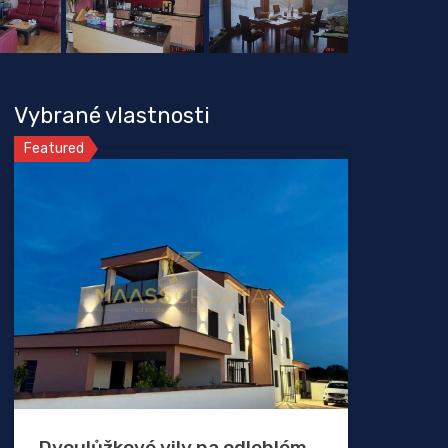
Vybrané vlastnosti
Featured
Dvoulůžkové vily na odlehlém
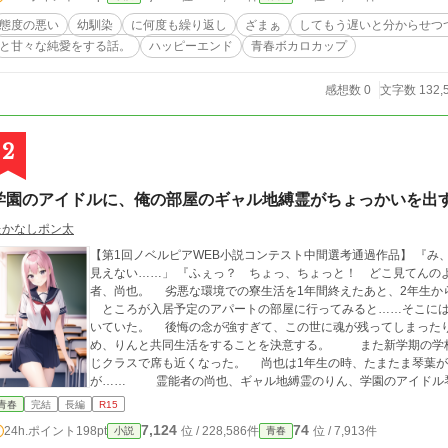
態度の悪い
幼馴染
に何度も繰り返し
ざまぁ
してもう遅いと分からせつ
と甘々な純愛をする話。
ハッピーエンド
青春ボカロカップ
感想数 0
文字数 132,
2
学園のアイドルに、俺の部屋のギャル地縛霊がちょっかいを出
たかなしポン太
【第1回ノベルピアWEB小説コンテスト中間選考通過作品】 『み、見えるの？』 「見えるかと言われると……ギリ
見えない……」 『ふぇっ？ ちょっ、ちょっと！ どこ見てんのよ！』 ◆◆◆ 仏教系学園の高校に通う霊能
者、尚也。 劣悪な環境での寮生活を1年間終えたあと、2年生から念願のアパート暮らしを始めることになった。
ところが入居予定のアパートの部屋に行ってみると……そこには
いていた。 後悔の念が強すぎて、この世に魂が残ってしまったりん。 尚也はそんなりんを無事に成仏させるた
め、りんと共同生活をすることを決意する。 また新学期の学校では、尚也は学園のアイドルこと花宮琴葉と同
じクラスで席も近くなった。 尚也は1年生の時、たまたま琴葉が困っていた時に助けてあげたことがあるのだ
が…… 霊能者の尚也、ギャル地縛霊のりん、学園のアイドル琴葉。 3人とその仲間たちが繰り広げる、ちょ
っと不思議な日常。 愉快で甘くて、ちょっと切ない、ライトファンタジーなラブコメディー！ ※本作品はフィク
青春
完結
長編
R15
ションであり、実在の人物や団体、製品とは一切関係ありません
7,124
74
24h.ポイント
198pt
位 / 228,586件
位 / 7,913件
小説
青春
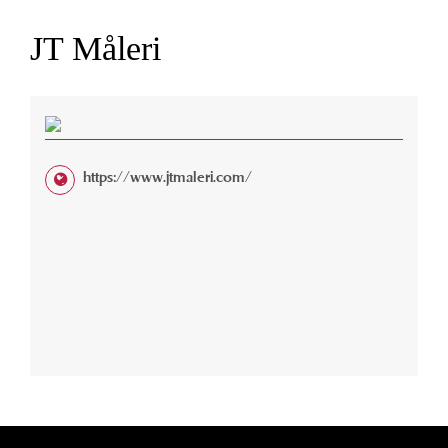
JT Måleri
https://www.jtmaleri.com/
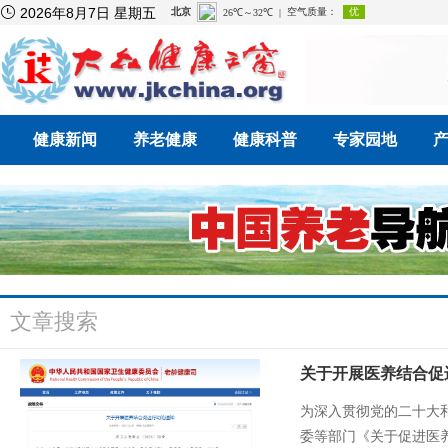

2026年8月7日 星期五
健康新闻
养老健康
健康科普
专家园地
文章搜索
关于开展医养结合促
为深入贯彻党的二十大
委等部门《关于促进医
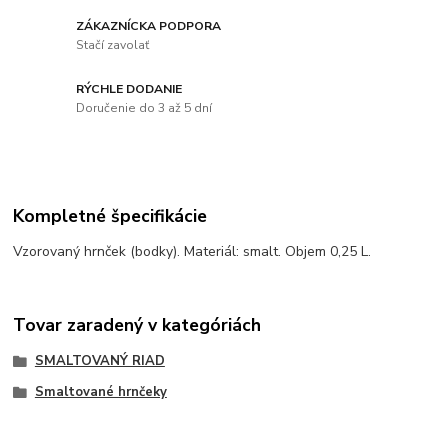
ZÁKAZNÍCKA PODPORA
Stačí zavolať
RÝCHLE DODANIE
Doručenie do 3 až 5 dní
Kompletné špecifikácie
Vzorovaný hrnček (bodky). Materiál: smalt. Objem 0,25 L.
Tovar zaradený v kategóriách
SMALTOVANÝ RIAD
Smaltované hrnčeky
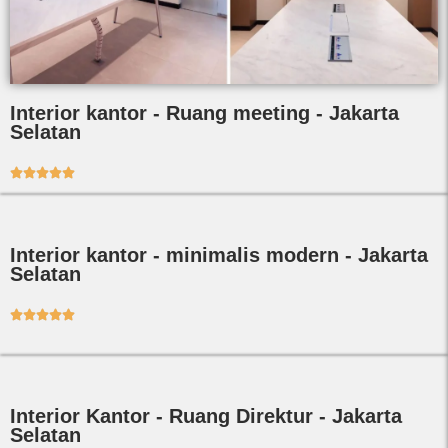
Interior kantor - Ruang meeting - Jakarta
Selatan





Interior kantor - minimalis modern - Jakarta
Selatan





Interior Kantor - Ruang Direktur - Jakarta
Selatan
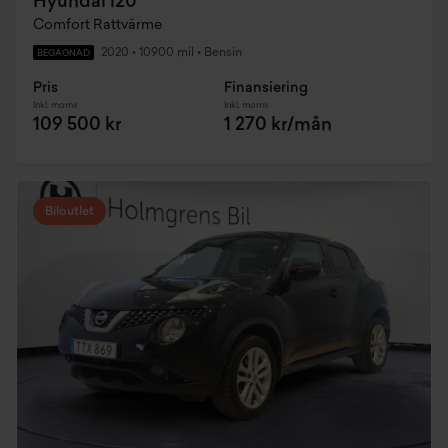
Hyundai i20
Comfort Rattvärme
2020
•
10900 mil
•
Bensin
BEGAGNAD
Pris
Finansiering
Inkl. moms
Inkl. moms
109 500 kr
1 270 kr/mån
Biloutlet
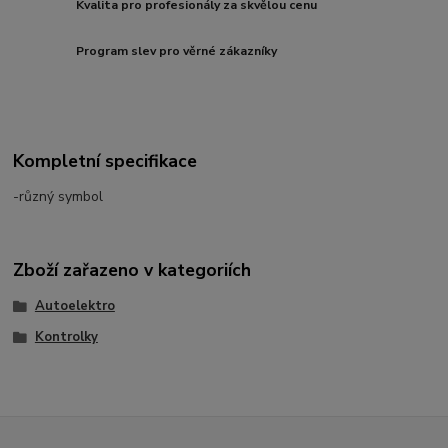
Kvalita pro profesionály za skvělou cenu
Program slev pro věrné zákazníky
Kompletní specifikace
-různý symbol
Zboží zařazeno v kategoriích
Autoelektro
Kontrolky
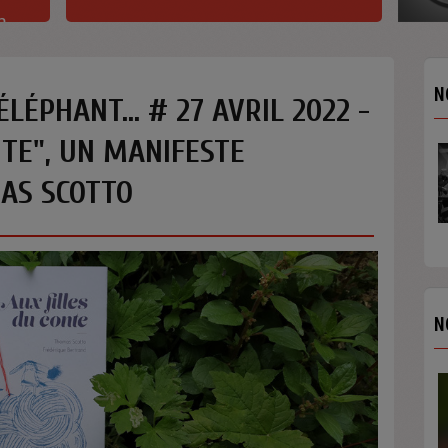
h
N
ÉLÉPHANT... # 27 AVRIL 2022 -
NTE", UN MANIFESTE
AS SCOTTO
N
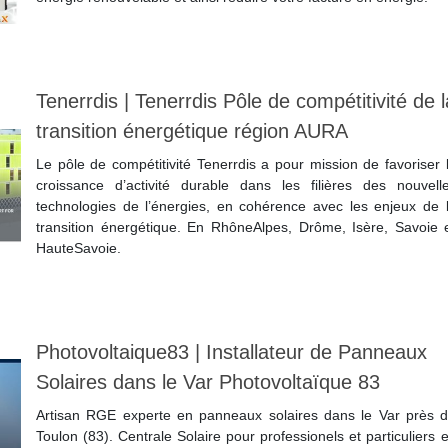
Lire la suite
Tenerrdis | Tenerrdis Pôle de compétiti­vité de l
transition énergétique région AURA
Le pôle de compétitivité Tenerrdis a pour mission de favoriser 
croissance d’activité durable dans les filières des nouvell
technologies de l’énergies, en cohérence avec les enjeux de 
transition énergétique. En RhôneAlpes, Drôme, Isère, Savoie 
HauteSavoie.
Lire la suite
Photovol­tai­que83 | Instal­la­teur de Panneaux
Solaires dans le Var Photo­vol­taïque 83
Artisan RGE experte en panneaux solaires dans le Var près 
Toulon (83). Centrale Solaire pour professionels et particuliers 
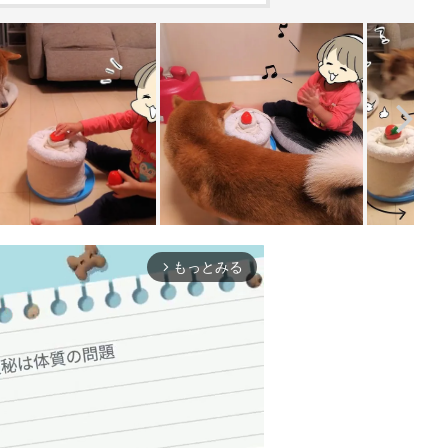
もっとみる
arrow_forward_ios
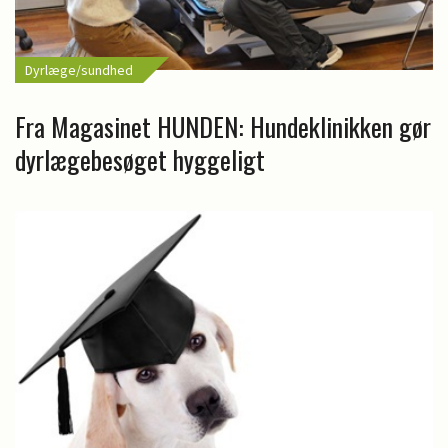
Dyrlæge/sundhed
Fra Magasinet HUNDEN: Hundeklinikken gør
dyrlægebesøget hyggeligt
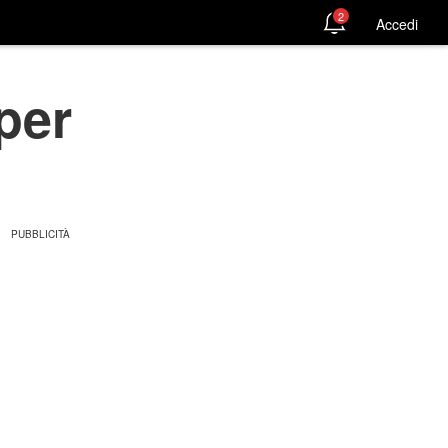
2
Accedi
per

WORK REQUIRED -
Repeat the listing above from its first line through the line that contains "ところが入居予定のアパートの部屋に行ってみると……そこには", both included, and nothing more. Drop the pictures.

EXERCISE SOLUTION -
Vybrané vlastnosti
Featured
Dvoulůžkové vily na odlehlém
態度の悪い
幼馴染
に何度も繰り返し
ざまぁ
してもう遅いと分からせつ
と甘々な純愛をする話。
ハッピーエンド
青春ボカロカップ
感想数 0
文字数 132,
2
学園のアイドルに、俺の部屋のギャル地縛霊がちょっかいを出
たかなしポン太
【第1回ノベルピアWEB小説コンテスト中間選考通過作品】 『み、見えるの？』 「見えるかと言われると……ギリ
見えない……」 『ふぇっ？ ちょっ、ちょっと！ どこ見てんのよ！』 ◆◆◆ 仏教系学園の高校に通う霊能
者、尚也。 劣悪な環境での寮生活を1年間終えたあと、2年生から念願のアパート暮らしを始めることになった。
ところが入居予定のアパートの部屋に行ってみると……そこには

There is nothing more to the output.